Some grammars use the terms main clause, matrix clause, and superordinate clause for independent clauses. Independent clauses contrast with dependent clauses.

Dependent Clauses

Dependent clauses in English grammar are grammatical structures that consist of a subordinating conjunction followed by a subject and a predicate and that cannot function independently as complete sentences. Dependent clause is a grammatical form. Dependent clauses are either finite, meaning that the clause contains a conjugated verb functioning as a predicate, or nonfinite, meaning that the clause lacks a conjugated verb. Noun clauses, adjective clauses, and adverb clauses are the three dependent clauses in English grammar. Noun clauses, adjective clauses, and adverb clauses perform multiple functions in the English language. For example, the following italicized clauses are examples of dependent clauses:

  • The museum will send a bill to whoever damaged this statue. (noun clause)
  • Whether you will pay for the party is not even a question. (noun clause)
  • The gentleman who works at the nursery was my neighbor. (adjective clause)
  • The deli where he forgot his wallet is known for its unique salads. (adjective clause)
  • After Elizabeth gave the baby a bath, she cooked fried chicken. (adverb clause)
  • Some children cannot usually eat cookies because they are allergic to gluten. (adverb clause)

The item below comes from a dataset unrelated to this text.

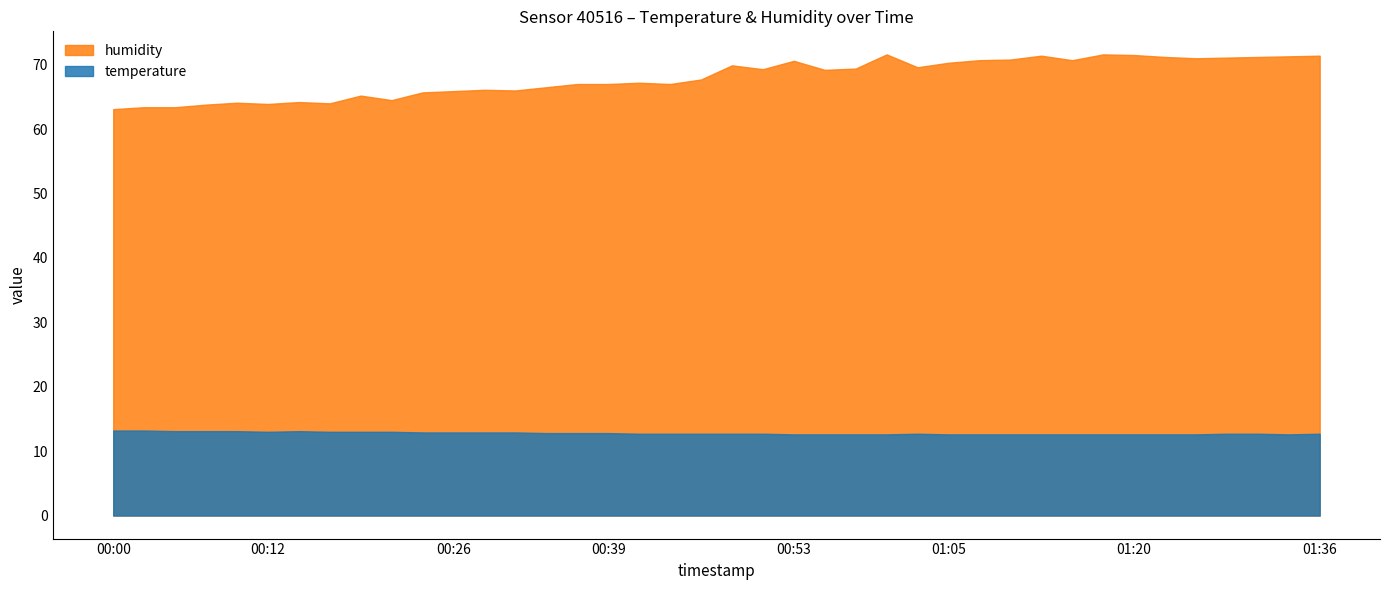

Count the number of categories in the chart.

40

Some grammars use the terms subordinate clause for dependent clauses. Dependent clauses contrast with independent clauses.

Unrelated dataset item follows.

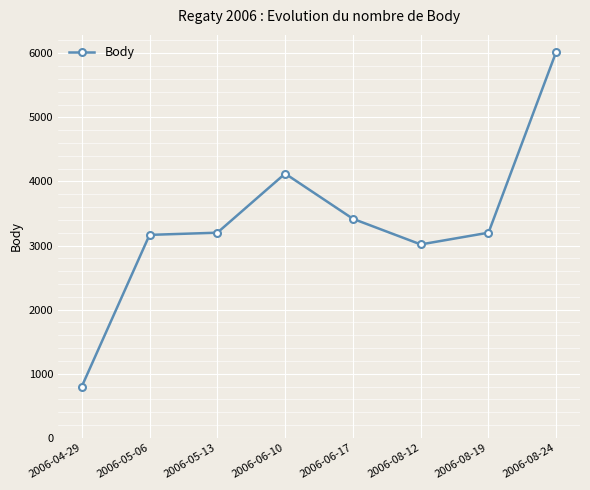

Between 2006-08-19 and 2006-06-17, which is larger?

2006-06-17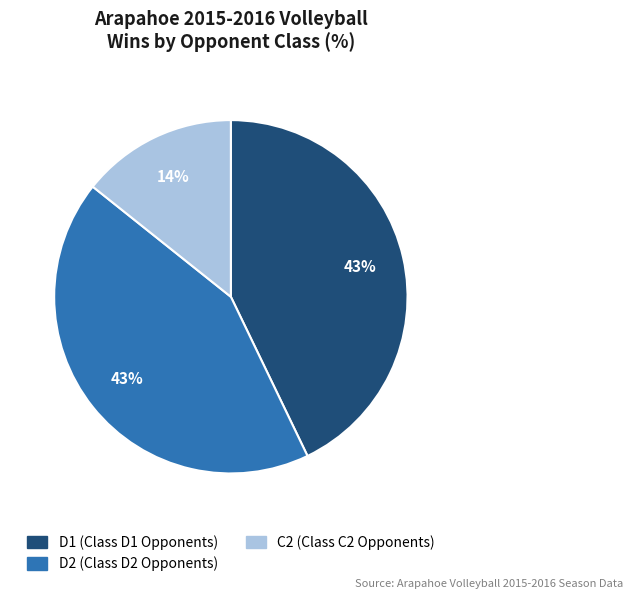

Is there any slice that represents more than half of the pie?

No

Consisting of a subject and a predicate, a clause is the smallest grammatical unit that can express a complete proposition. One primary division of clauses is the distinction between independent clauses and dependent clauses.

See also Finite Clauses and Non-finite Clauses in English Grammar.

Summary

Clauses are grammatical structures that contain a subject and a predicate and the smallest grammatical unit that can express a complete proposition.

Independent clauses can function independently as complete sentences. Dependent clauses cannot function independently as complete sentences.

Independent clause and dependent clause are grammatical forms.

Independent clauses are finite, meaning that the clauses contain conjugated verbs functioning as predicates. Dependent clauses are either finite, meaning that the clause contains a conjugated verb functioning as a predicate, or nonfinite, meaning that the clause lacks a conjugated verb.

Verb clauses are the only independent clauses in English grammar. Noun clauses, adjective clauses, and adverb clauses are the three dependent clauses in English grammar.

Some grammars use the terms main clause, matrix clause, and superordinate clause for independent clauses. Some grammars use the terms subordinate clause for dependent clauses.

References

Brinton, Laurel J. & Donna M. Brinton. 2010. The linguistic structure of Modern English, 2nd edn. Amsterdam: John Benjamins Publishing Company.
Fromkin, Victoria, Robert Rodman & Nina Hyams. 2006. An introduction to language. Boston: Wadsworth Publishing.
Hopper, Paul J. 1999. A short course in grammar. New York: W. W. Norton & Company.
Huddleston, Rodney. 1984. Introduction to the grammar of English. Cambridge: Cambridge University Press.